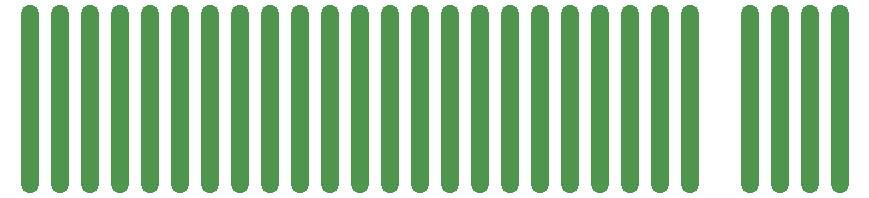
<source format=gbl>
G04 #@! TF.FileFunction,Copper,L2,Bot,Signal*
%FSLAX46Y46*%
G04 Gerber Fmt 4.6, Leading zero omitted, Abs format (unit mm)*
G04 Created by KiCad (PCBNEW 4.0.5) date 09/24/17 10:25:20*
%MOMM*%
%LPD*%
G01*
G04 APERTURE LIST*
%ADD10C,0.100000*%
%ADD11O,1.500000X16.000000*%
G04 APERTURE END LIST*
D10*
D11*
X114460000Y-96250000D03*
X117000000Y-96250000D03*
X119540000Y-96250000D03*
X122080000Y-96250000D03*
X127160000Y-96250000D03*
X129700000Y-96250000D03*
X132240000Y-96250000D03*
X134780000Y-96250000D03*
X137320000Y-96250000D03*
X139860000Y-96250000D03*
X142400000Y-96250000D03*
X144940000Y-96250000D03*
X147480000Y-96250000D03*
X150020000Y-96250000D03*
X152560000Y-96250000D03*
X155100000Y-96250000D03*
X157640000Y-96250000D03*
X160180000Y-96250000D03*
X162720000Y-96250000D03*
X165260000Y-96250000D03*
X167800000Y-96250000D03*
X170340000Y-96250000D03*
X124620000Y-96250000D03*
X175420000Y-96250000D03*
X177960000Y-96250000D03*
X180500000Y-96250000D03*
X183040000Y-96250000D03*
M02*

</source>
━━━
**Task to carry out:**
Would you please transcribe the listing in full, exactly, while omitting the images?

**Response below:**
<source format=gbl>
G04 #@! TF.FileFunction,Copper,L2,Bot,Signal*
%FSLAX46Y46*%
G04 Gerber Fmt 4.6, Leading zero omitted, Abs format (unit mm)*
G04 Created by KiCad (PCBNEW 4.0.5) date 09/24/17 10:25:20*
%MOMM*%
%LPD*%
G01*
G04 APERTURE LIST*
%ADD10C,0.100000*%
%ADD11O,1.500000X16.000000*%
G04 APERTURE END LIST*
D10*
D11*
X114460000Y-96250000D03*
X117000000Y-96250000D03*
X119540000Y-96250000D03*
X122080000Y-96250000D03*
X127160000Y-96250000D03*
X129700000Y-96250000D03*
X132240000Y-96250000D03*
X134780000Y-96250000D03*
X137320000Y-96250000D03*
X139860000Y-96250000D03*
X142400000Y-96250000D03*
X144940000Y-96250000D03*
X147480000Y-96250000D03*
X150020000Y-96250000D03*
X152560000Y-96250000D03*
X155100000Y-96250000D03*
X157640000Y-96250000D03*
X160180000Y-96250000D03*
X162720000Y-96250000D03*
X165260000Y-96250000D03*
X167800000Y-96250000D03*
X170340000Y-96250000D03*
X124620000Y-96250000D03*
X175420000Y-96250000D03*
X177960000Y-96250000D03*
X180500000Y-96250000D03*
X183040000Y-96250000D03*
M02*

</source>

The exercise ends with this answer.